Segregation Has Left A Legacy Of Asthma And Pollution In California Cities

Lots of elements factor into whether a community suffers higher rates of asthma. There’s even a genetic component.

When Anthony Nardone, a medical student in the University of California at San Francisco and Berkeley’s Joint Medical Program, first began learning about the mechanisms that lead to health disparities, he began to wonder about the role history plays, particularly the U.S. history of segregation.

On Wednesday, Nardone presented research at the annual American Thoracic Society Conference that shows how segregation may be, in part, to blame for higher rates of asthma emergency room visits for residents in some neighbourhoods in California. The research takes a deep dive into redlining, a particularly problematic part of urban history still with us today.

Redlining is a practice where the Federal Housing Authority literally drew red lines around black and brown communities and labelled them as “risky” investments that was prevalent from the 1930s through the 1970s.
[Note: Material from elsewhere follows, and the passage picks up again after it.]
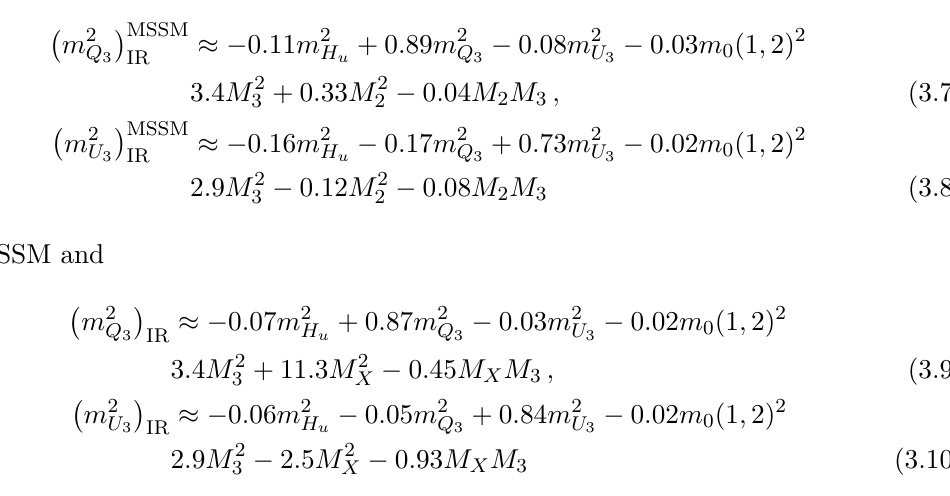
Figure 2 . Contours of the (cid:12)ne-tuning measure (cid:1) in the plane of IR values of the soft gluino mass M 3 and the mass of degenerate stops m stop . The solid red contours corresponds to g X = 2 : 5, (cid:15) 2 = 0 : 95 and tan (cid:12) = 10. Values of (cid:1) in MSSM are depicted by the blue dashed contours for comparison. In the left (right) panel the sfermions of the (cid:12)rst two generations are set to 3 (10) TeV. The remaining parameters are set to values which do not lead to substantial corrections to the EWSB scale: (cid:22) = M 1 = M 2 = 200 GeV and the soft SU(2) X gaugino mass M X = 0. in IR as a function of the UV soft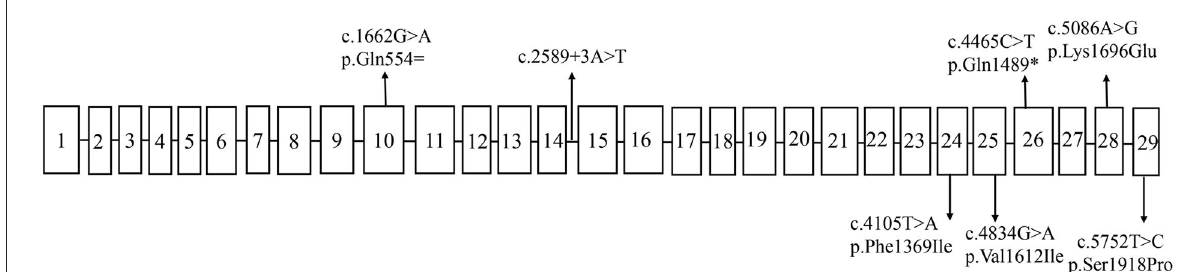
FIGURE2 The distribution of SCN1A variants sites.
This not only made it hard for people in these neighbourhoods to be approved for home loans and, in turn, build wealth. It also encouraged businesses to disinvest in those communities. It’s why a lot of white homeowners today still live where there aren’t many (if any) people of colour, and why you’ll struggle to find a cute smoothie shop or boutique in a poor black community.

Nardone wanted to see what other legacies this discriminatory practice left, especially on people’s health. His research uncovered that eight California cities—including San Francisco, Oakland, and Los Angeles—with a history of redlining are twice as likely as their white neighbours to visit emergency rooms for asthma.
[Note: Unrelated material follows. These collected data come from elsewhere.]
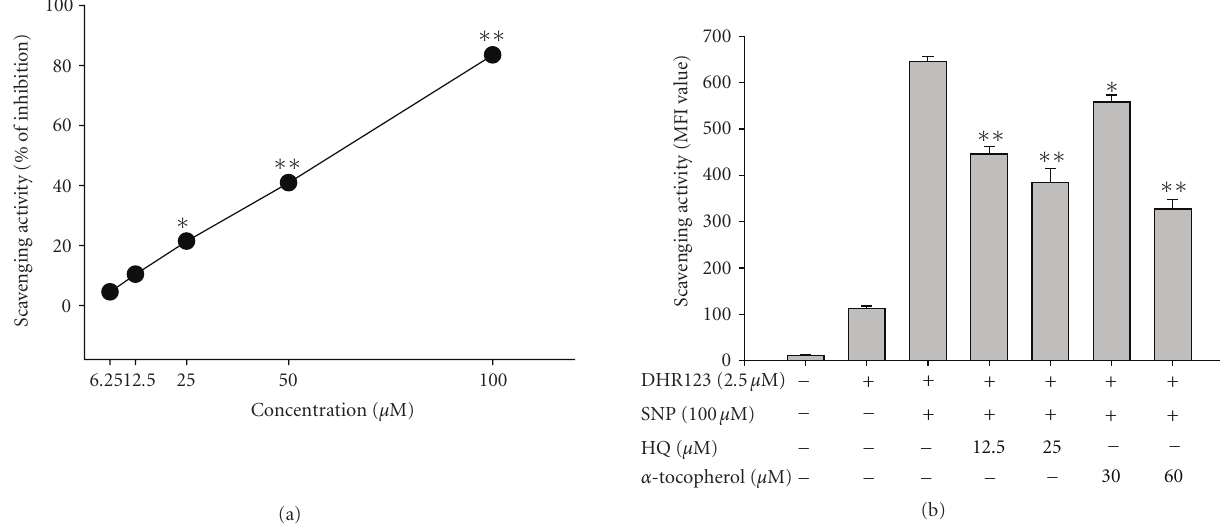
Figure 4: E ff ects of hydroquinone on ROS generation in SNP-induced RAW 264.7 cells. (a) Antioxidant e ff ect of hydroquinone was examined by DPPH assay as described in Section 2. (b) RAW264.7 cells (1 × 10 6 ) were pretreated with various concentrations of HQ (hydroquinone) in the presence or absence of SNP (100 μ M) for 30 minutes. The level of generated ROS was determined by flowcytometric analysis as described in Section 2 . ∗ p < . 05 and ∗∗ p < . 01 represent significant di ff erence as compared to control.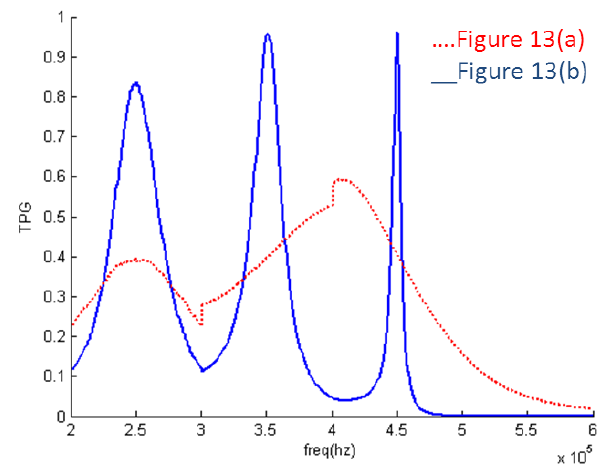
Figure 14. TPG of the EIMNs in Figure 13.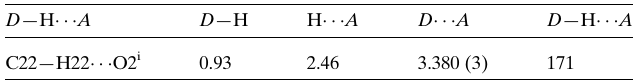
Table 1 Hydrogen-bond geometry (A˚ , (cid:2) ).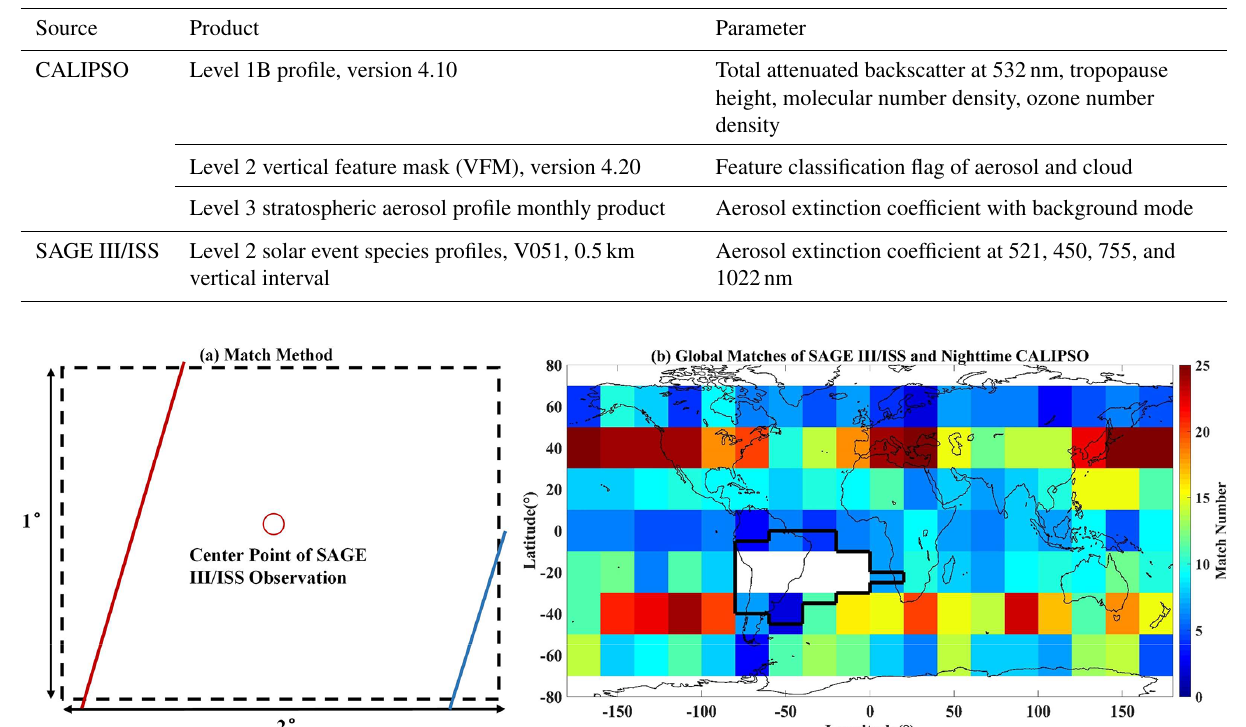
Table 1. Data used in the study with their sources and parameters. The tropopause height, molecular number density, and ozone number density are provided by the Global Modeling and Assimilation Office.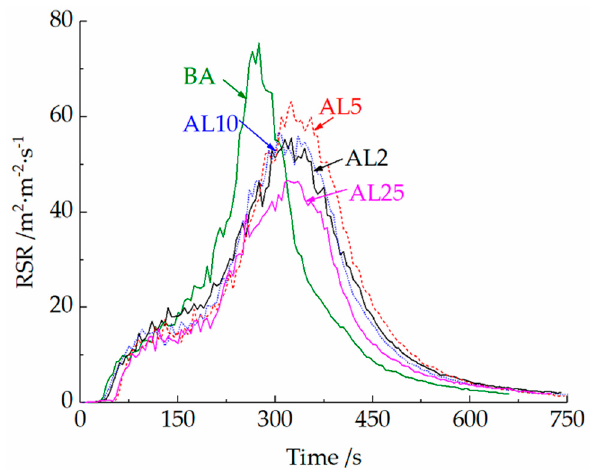
Figure 7. Smoke release rate of asphalt binders.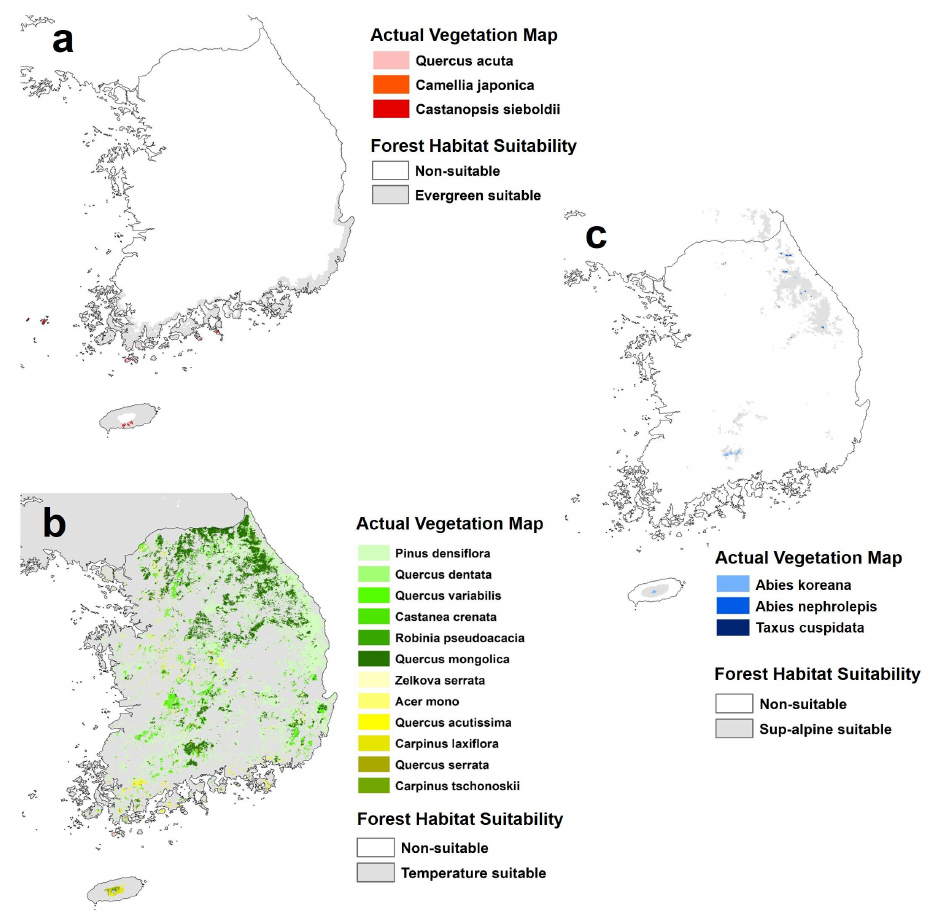
Figure 5. Comparison with actual vegetation maps for evaluation of habitat modeling performance (( a ): warm temperate evergreen forest; ( b ): temperate forest; ( c ): subalpine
He and his team conducted the study using historic redlining maps available on the University of Richmond’s “Mapping Inequality” project and comparing them to individual census tracts. They categorized tracts as redlined or not.

Then, Nardone and his team were able to look at the number of emergency room visits for asthma and air quality data by census tract, which they gathered from state records.
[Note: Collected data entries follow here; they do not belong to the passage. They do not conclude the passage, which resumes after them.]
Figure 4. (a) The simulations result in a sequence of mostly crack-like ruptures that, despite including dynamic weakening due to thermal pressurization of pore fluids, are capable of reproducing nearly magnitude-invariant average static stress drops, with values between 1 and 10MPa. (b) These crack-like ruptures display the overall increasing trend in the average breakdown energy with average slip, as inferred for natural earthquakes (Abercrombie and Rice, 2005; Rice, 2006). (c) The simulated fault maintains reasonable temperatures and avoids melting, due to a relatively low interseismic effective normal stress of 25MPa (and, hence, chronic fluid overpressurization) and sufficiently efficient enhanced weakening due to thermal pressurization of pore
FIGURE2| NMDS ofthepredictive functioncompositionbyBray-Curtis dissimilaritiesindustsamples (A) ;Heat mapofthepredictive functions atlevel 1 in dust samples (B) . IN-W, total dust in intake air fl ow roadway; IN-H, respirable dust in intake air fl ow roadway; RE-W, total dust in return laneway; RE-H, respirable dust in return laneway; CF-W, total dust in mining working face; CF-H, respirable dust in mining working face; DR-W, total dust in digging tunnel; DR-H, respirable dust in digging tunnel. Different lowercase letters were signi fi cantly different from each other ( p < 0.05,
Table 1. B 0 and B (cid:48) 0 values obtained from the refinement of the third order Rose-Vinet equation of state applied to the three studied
The results show asthma-related emergency room visits were higher in historically redlined communities. They also saw nearly twice the level of diesel particulate matter in the air compared to neighbourhoods that were categorized as “low risk” under these racist policies.

“This suggests that there are complex long-term consequences of redlining shaping neighbourhoods,” Nardone told Earther.

It’s hard to tell exactly why the number of asthma-related hospital visits are higher, but Nardone believes history plays a key role. Redlining contributes to why many black and brown families still struggle to build wealth, which can prevent them from buying better quality homes that have less indoor air pollution. All of these are factors that can contribute to a person’s health.

The researchers still need to do further analyses to solidify their case. They plan to look at individual health data next to see if this pattern is seen across individuals in these communities and compare it to individuals from non-redlined communities.

There’s also the chance that ongoing gentrification in these cities skewed their results. Nardone thinks the number of emergency room visits could have been higher before the influx of white people into many of these communities.

He hopes to take his research outside of California and see if this pattern exists in other states. If it does, it would be the latest evidence in a long-standing saga of environmental racism.